A city hires a contractor to install new public sidewalks in a business district as part of a "streetscape" project.  One of the buildings has a vault below the sidewalks once used to deliver beer and goods from the street.  The contractor is directed to fill in the opening in order to pour the new sidewalk.  In order to do that they have to demolish the vault and fill in the opening to the existing foundation with CMUs.  The basement is a poured concrete floor and the air handling equipment is located in this space along with all associated ducts.

Let's forget that a permit wasn't pulled (as expected in this city), however, the owner develops a very bad cough which won't go away.  His maintenance man goes down to change the filters in the HVAC equipment only to see that they have been completely saturated in the construction debris to the point where they caved in, allowing a lot of air to be bypassed.
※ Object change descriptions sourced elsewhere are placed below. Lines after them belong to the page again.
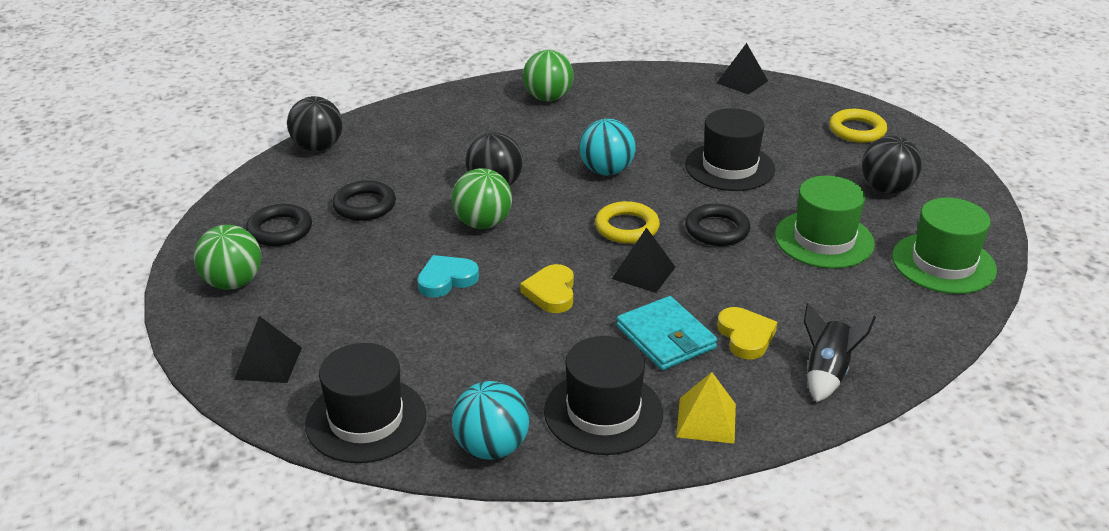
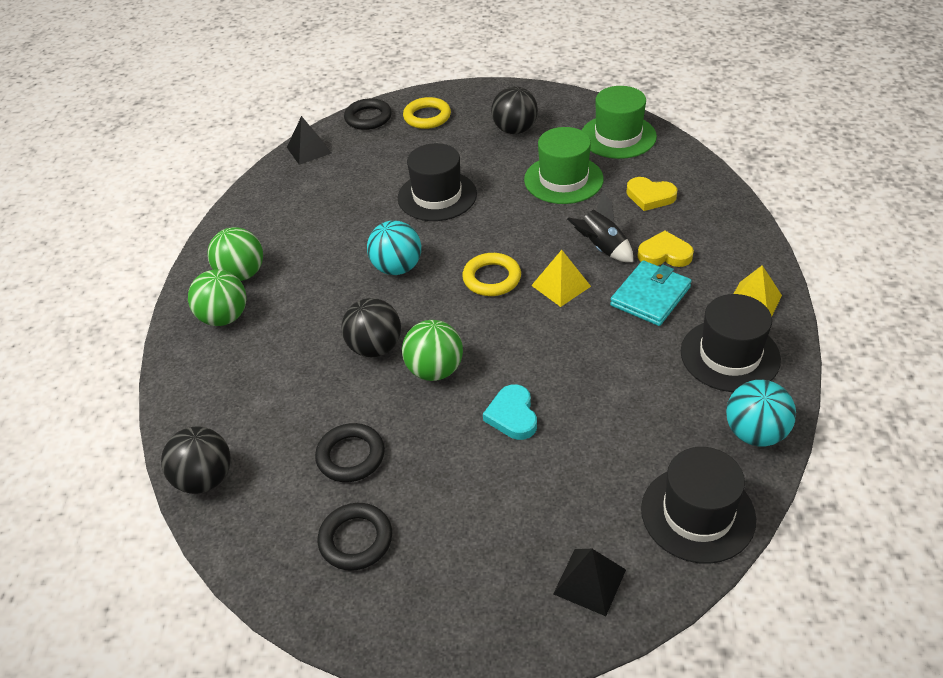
camera: 65 degrees left, 10 degrees up
(233, 283) = (436, 598): green ball -> green ball (224, 317)
(551, 292) = (563, 348): yellow heart -> yellow heart (650, 196)
(643, 273) = (561, 286): black pyramid -> yellow pyramid
(665, 337) = (650, 296): turquoise wallet -> turquoise wallet turned 45 degrees counterclockwise
(717, 230) = (522, 229): black ring -> black ring (368, 118)
(827, 373) = (719, 228): black rocket -> black rocket (601, 248)

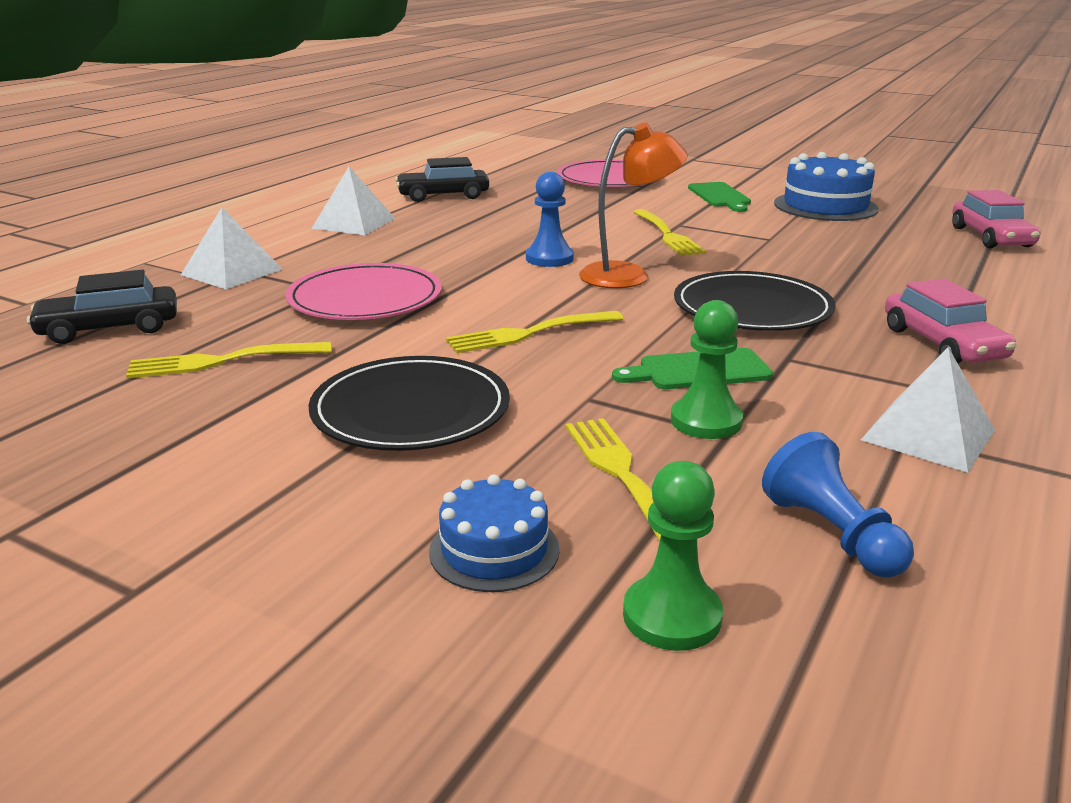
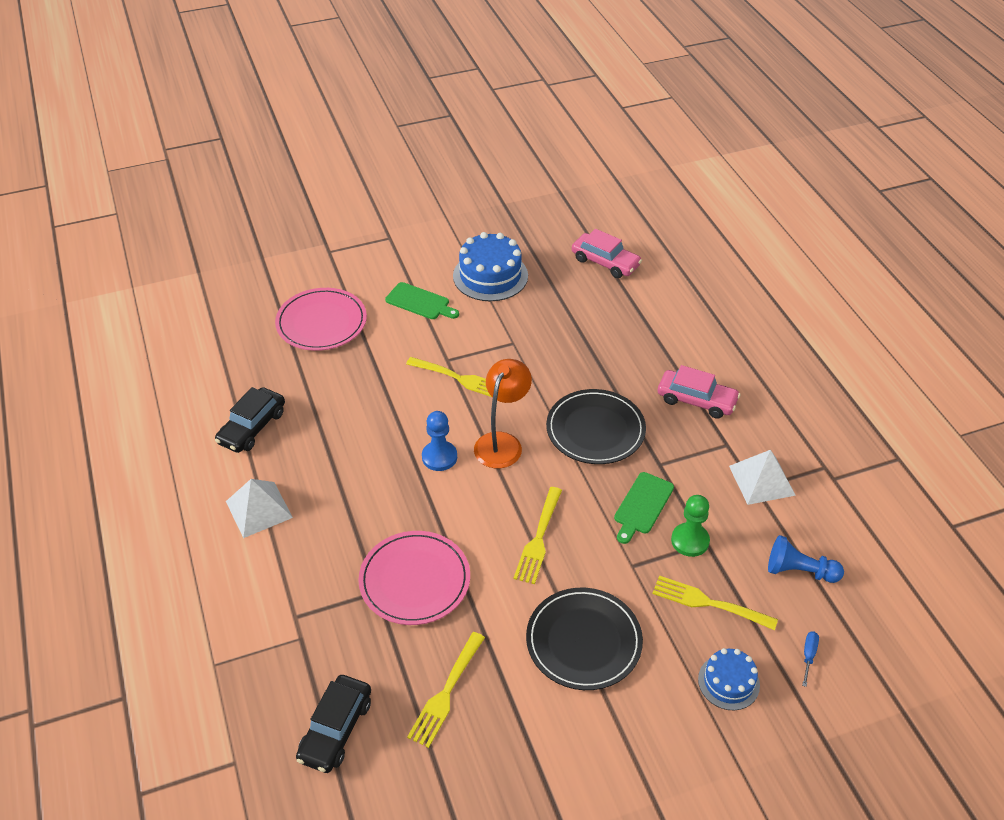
camera: 50 degrees left, 20 degrees up
(232, 272) = (291, 623): white pyramid -> none
(672, 616) = (808, 656): green pawn -> blue screwdriver

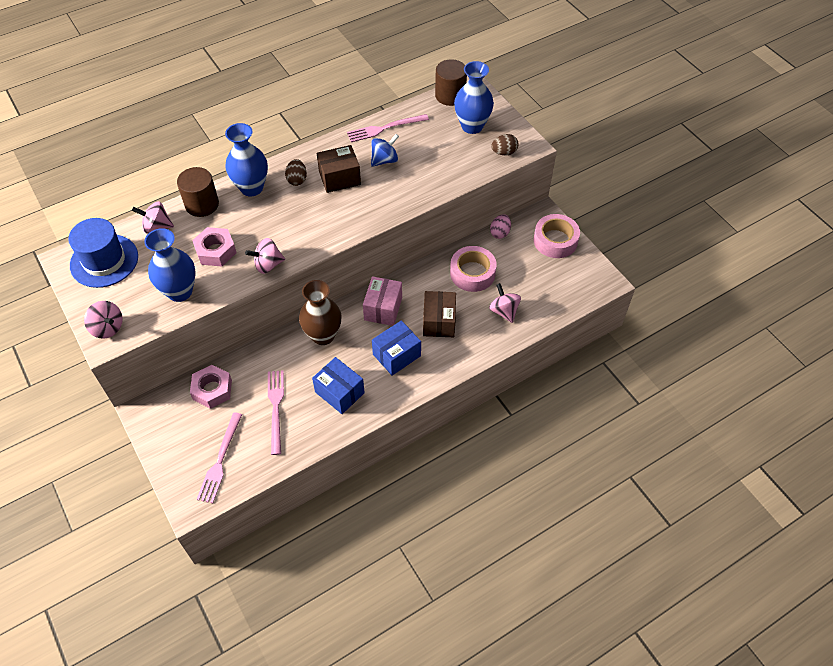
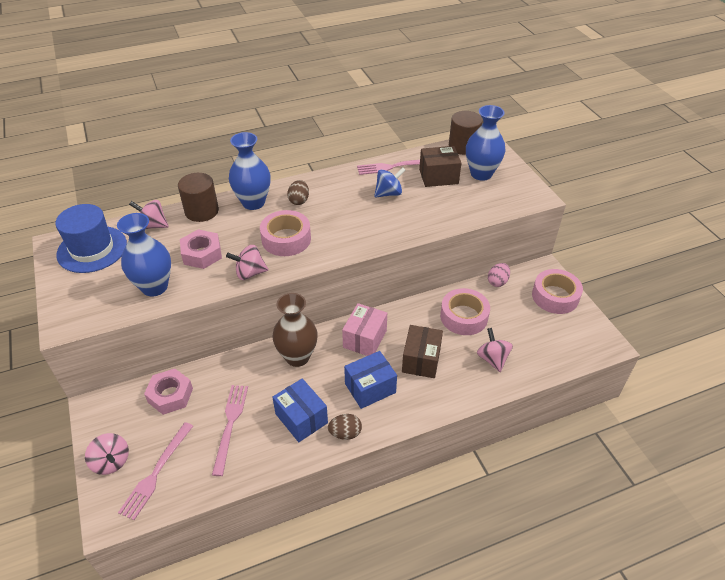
camera: 10 degrees right, 10 degrees down
(108, 328) = (72, 312): pink spinning top -> pink spinning top (111, 462)
(294, 224) = (286, 239): none -> pink tape
(339, 178) = (341, 204): brown box -> brown box (438, 176)
(504, 152) = (510, 200): brown egg -> brown egg (345, 433)

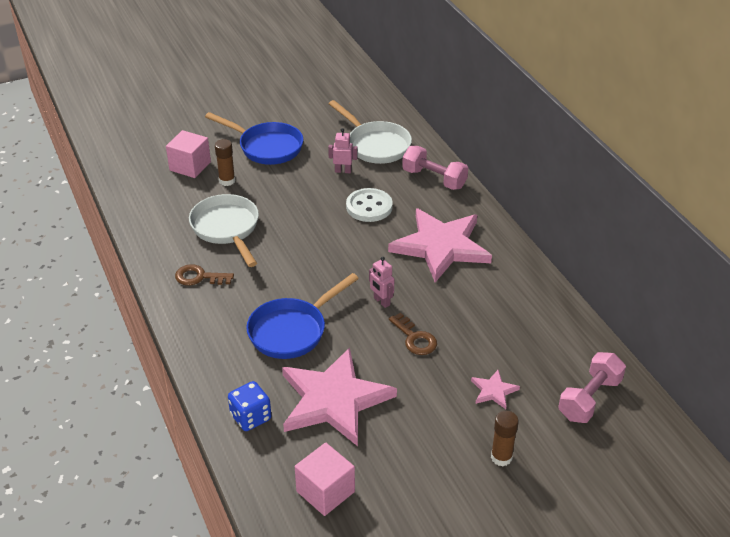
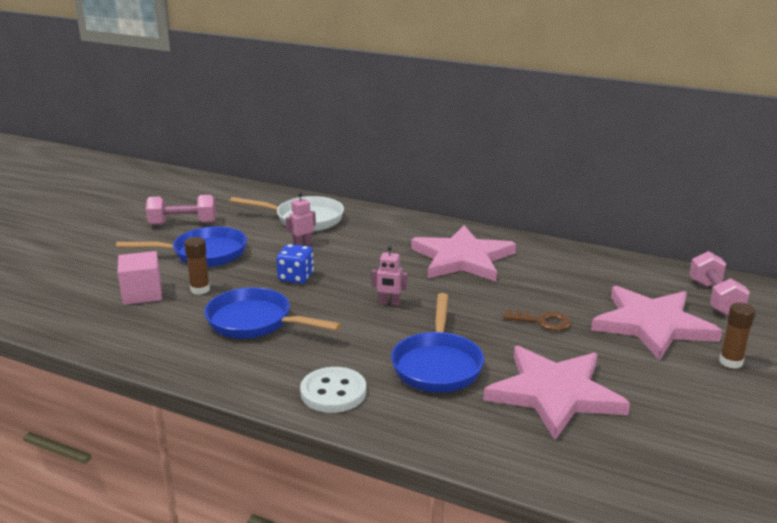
camera: 40 degrees left, 15 degrees down
(199, 277) = (284, 368): brown key -> none
(227, 229) = (255, 322): white pan -> blue pan
(250, 417) = (509, 446): blue dice -> blue dice (296, 277)
(325, 491) = (662, 462): pink cube -> none
(369, 207) = (363, 257): white button -> white button (333, 392)
(381, 301) = (477, 311): pink robot -> pink robot (389, 303)
(434, 179) = (387, 222): pink dumbbell -> pink dumbbell (183, 223)
(493, 391) = (652, 325): pink star -> pink star, size x2.41

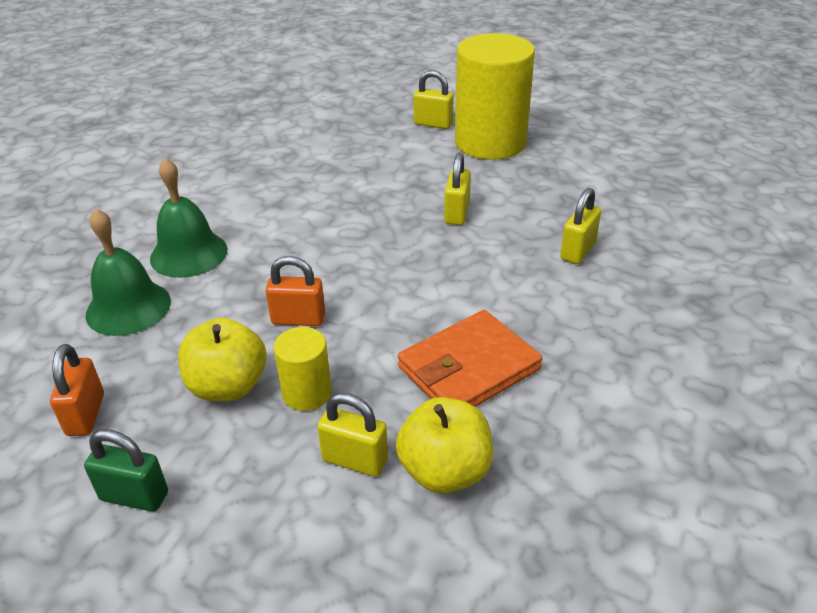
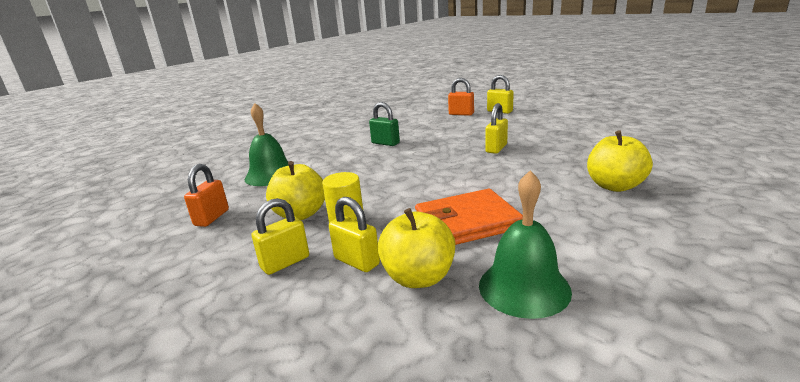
camera: 20 degrees right, 15 degrees down
(134, 496) = (207, 259): green padlock -> green padlock (385, 143)
(189, 254) = (320, 156): green bell -> green bell (524, 287)
(298, 319) = (364, 188): orange padlock -> orange padlock (461, 114)
(490, 142) = (534, 120): yellow cylinder -> none
(578, 251) = (579, 170): yellow padlock -> yellow padlock (285, 262)
(627, 277) = (614, 186): none -> yellow apple

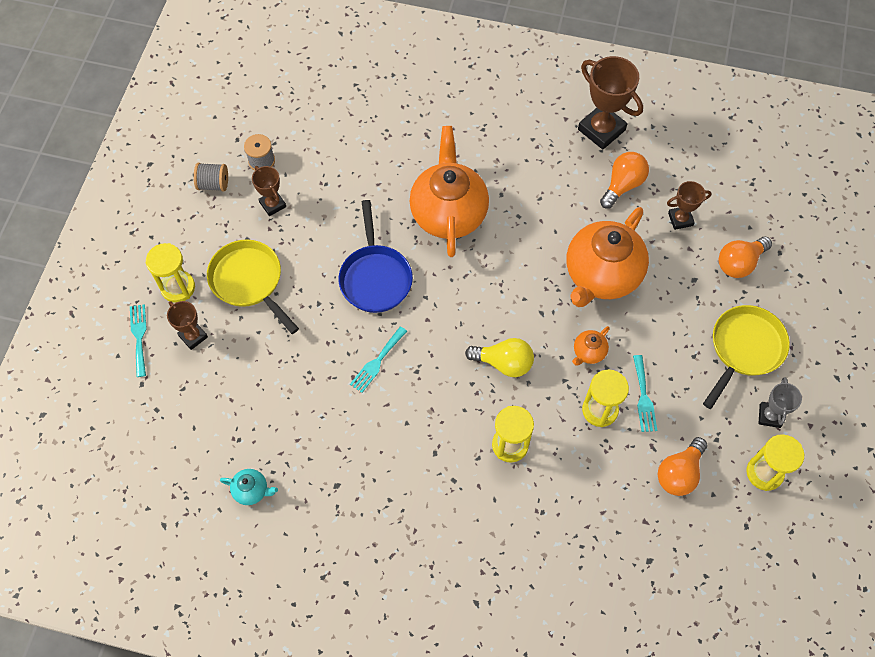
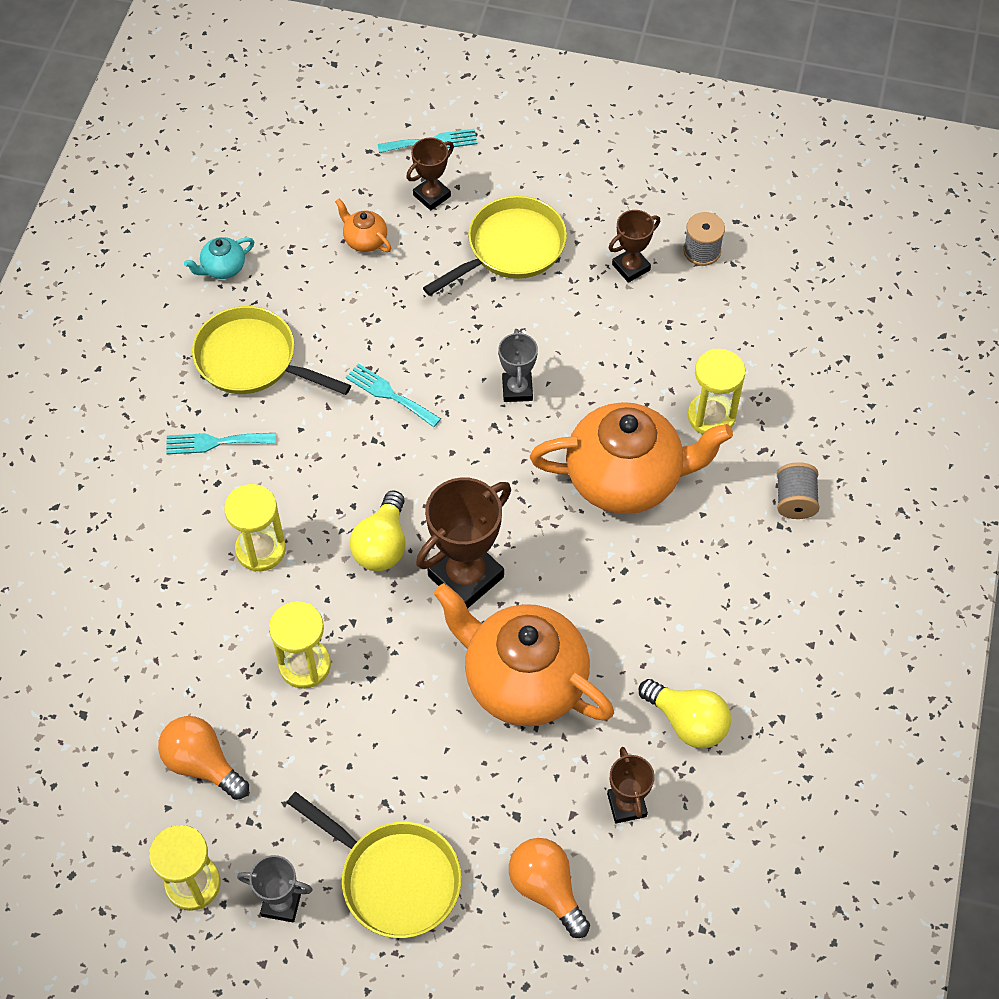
camera: 90 degrees right, 5 degrees down
(178, 287) = (501, 175): yellow hourglass -> yellow hourglass (711, 416)
(213, 184) = (660, 200): grey spool -> grey spool (795, 501)
(251, 490) = (223, 268): turquoise teapot -> turquoise teapot turned 45 degrees clockwise
(342, 461) = (252, 360): none -> yellow pan
(375, 277) = (517, 389): blue pan -> grey trophy
(588, 352) = (395, 655): orange teapot -> orange teapot (365, 240)
(601, 130) = (793, 697): brown trophy -> brown trophy (465, 576)
(623, 185) = (687, 722): orange light bulb -> yellow light bulb
(643, 397) = (321, 725): turquoise fork -> turquoise fork (215, 442)

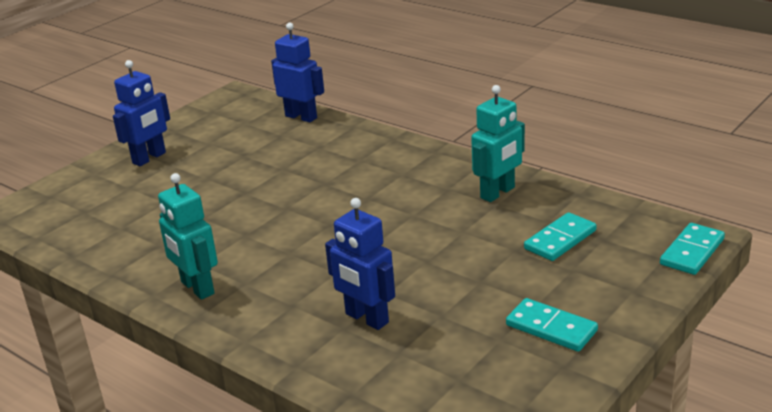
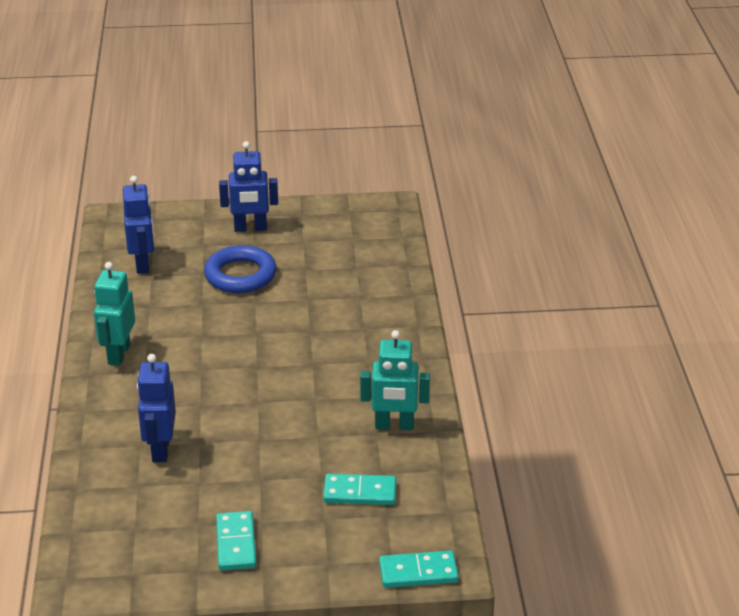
camera: 45 degrees right, 5 degrees up
(200, 186) = (240, 275): none -> blue ring
(301, 117) = (395, 260): blue robot -> blue robot (143, 264)

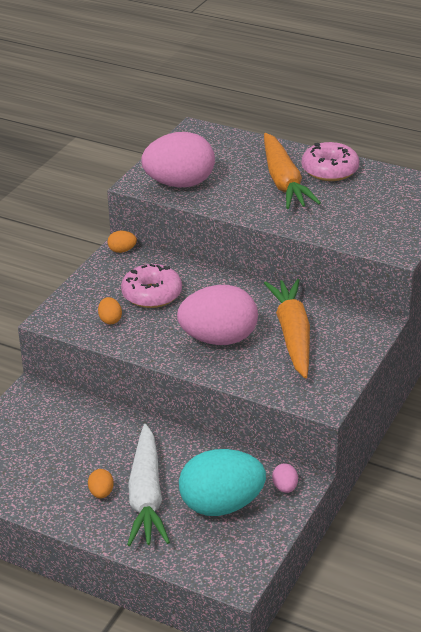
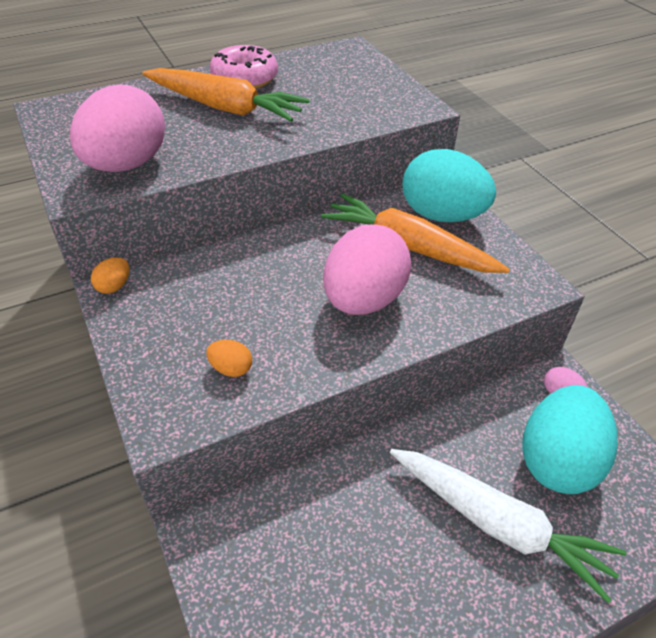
camera: 55 degrees left, 10 degrees up
(101, 493) = (461, 570): orange egg -> none
(152, 294) = (225, 307): pink donut -> none
(347, 335) = (442, 215): none -> turquoise egg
So the question is:  Is there anything under the ICC codes (if a permit was pulled which it was required) that covers that situation for protection of people?  I can see this could be an EPA issue but I am looking to see if the ICC codes address this, if not, do any??


----------



## MASSDRIVER (Dec 30, 2015)

To pass my most recent framing inspection I had to cover all the registers and return air, and exhaust ducts. Never done that before, didn't feel like dying on that mountain, so I just did it. Don'tknow if it was legit or just a "want".

Brent.


----------



## Dbronson (Dec 30, 2015)

Jeff:

If the jurisdiction has adopted SMACNA  "IAQ Guidelines for Occupied Buildings Under Construction" then you might have a case.  Otherwise, check with Health Dept.

Regards,

DB

NB: It doesn't appear that the SMACNA Guidelines are part of the IMC


----------



## mark handler (Dec 30, 2015)

Required under The 2013 California Green Building Standards Code (*CALGreen*)


----------